## Information shown
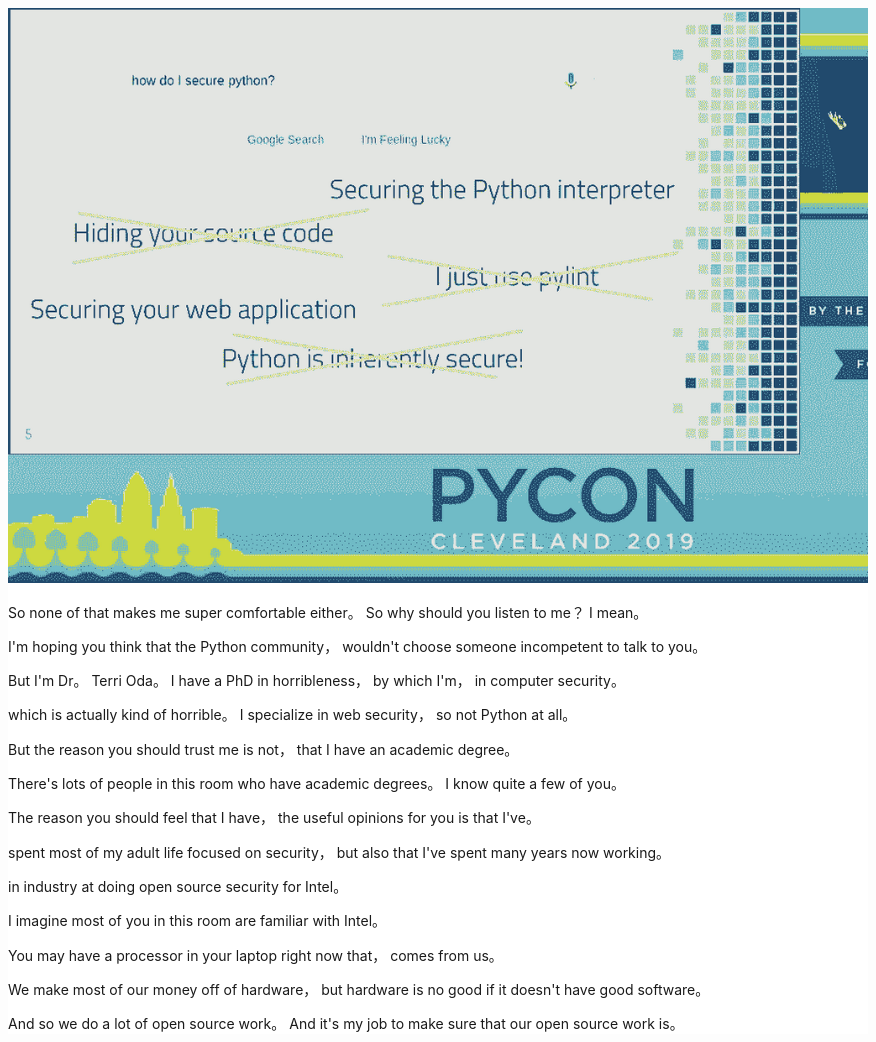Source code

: ![](img/1b2c871c2097675236688dfc1f217728_6.png)

 So none of that makes me super comfortable either。 So why should you listen to me？ I mean。

 I'm hoping you think that the Python community， wouldn't choose someone incompetent to talk to you。

 But I'm Dr。 Terri Oda。 I have a PhD in horribleness， by which I'm， in computer security。

 which is actually kind of horrible。 I specialize in web security， so not Python at all。

 But the reason you should trust me is not， that I have an academic degree。

 There's lots of people in this room who have academic degrees。 I know quite a few of you。

 The reason you should feel that I have， the useful opinions for you is that I've。

 spent most of my adult life focused on security， but also that I've spent many years now working。

 in industry at doing open source security for Intel。

 I imagine most of you in this room are familiar with Intel。

 You may have a processor in your laptop right now that， comes from us。

 We make most of our money off of hardware， but hardware is no good if it doesn't have good software。

 And so we do a lot of open source work。 And it's my job to make sure that our open source work is。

## Activity
Reproduce the records above verbatim, omitting the pictures.

## Exercise result
Source code

: ![](img/1b2c871c2097675236688dfc1f217728_6.png)

 So none of that makes me super comfortable either。 So why should you listen to me？ I mean。

 I'm hoping you think that the Python community， wouldn't choose someone incompetent to talk to you。

 But I'm Dr。 Terri Oda。 I have a PhD in horribleness， by which I'm， in computer security。

 which is actually kind of horrible。 I specialize in web security， so not Python at all。

 But the reason you should trust me is not， that I have an academic degree。

 There's lots of people in this room who have academic degrees。 I know quite a few of you。

 The reason you should feel that I have， the useful opinions for you is that I've。

 spent most of my adult life focused on security， but also that I've spent many years now working。

 in industry at doing open source security for Intel。

 I imagine most of you in this room are familiar with Intel。

 You may have a processor in your laptop right now that， comes from us。

 We make most of our money off of hardware， but hardware is no good if it doesn't have good software。

 And so we do a lot of open source work。 And it's my job to make sure that our open source work is。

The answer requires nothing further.